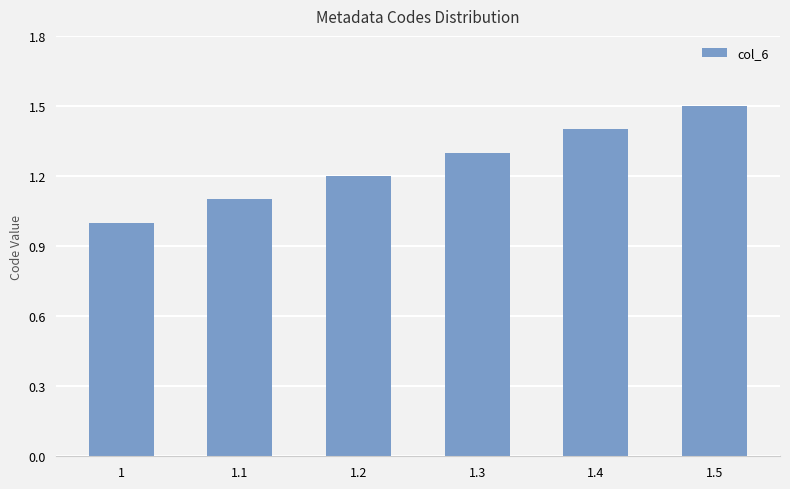

Reading left to right, what are all the values shown in this chart?

1=1.0	1.1=1.1	1.2=1.2	1.3=1.3	1.4=1.4	1.5=1.5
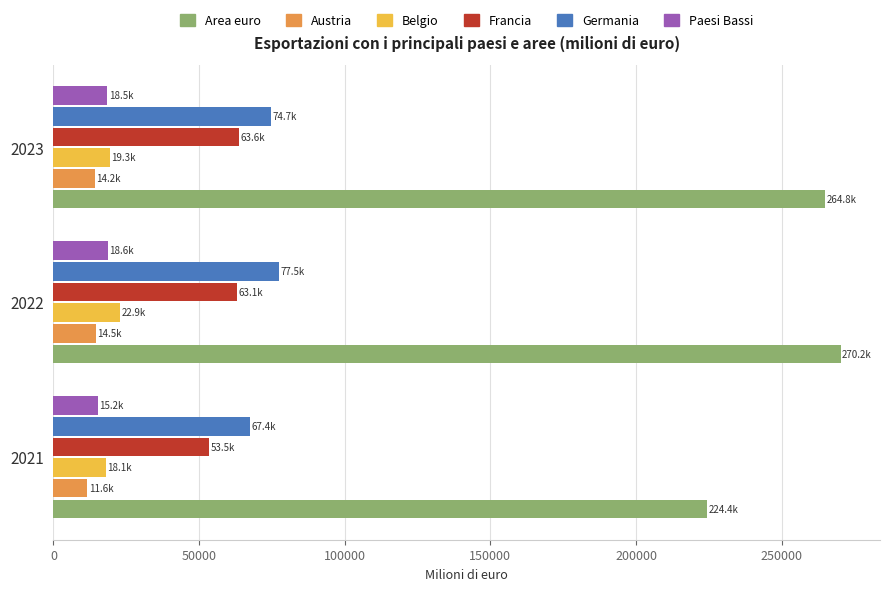

The value of Paesi Bassi at 2023 is 18497.9. True or false?

True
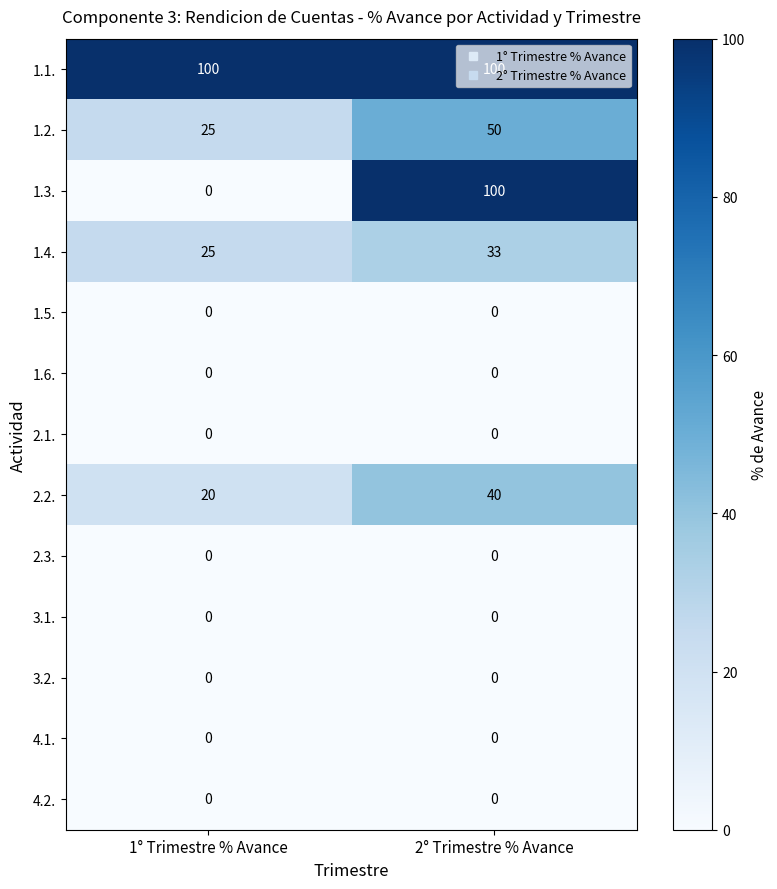

At which category is the sum across all series the highest?

2° Trimestre % Avance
· · ·
Reproduce the listing with "category" replaced by "group" and everything else unchanged. Leave out the pictures.

## Output of the exercise
Reading left to right, what are all the values shown in this chart?

1=1.0	1.1=1.1	1.2=1.2	1.3=1.3	1.4=1.4	1.5=1.5

The value of Paesi Bassi at 2023 is 18497.9. True or false?

True

At which group is the sum across all series the highest?

2° Trimestre % Avance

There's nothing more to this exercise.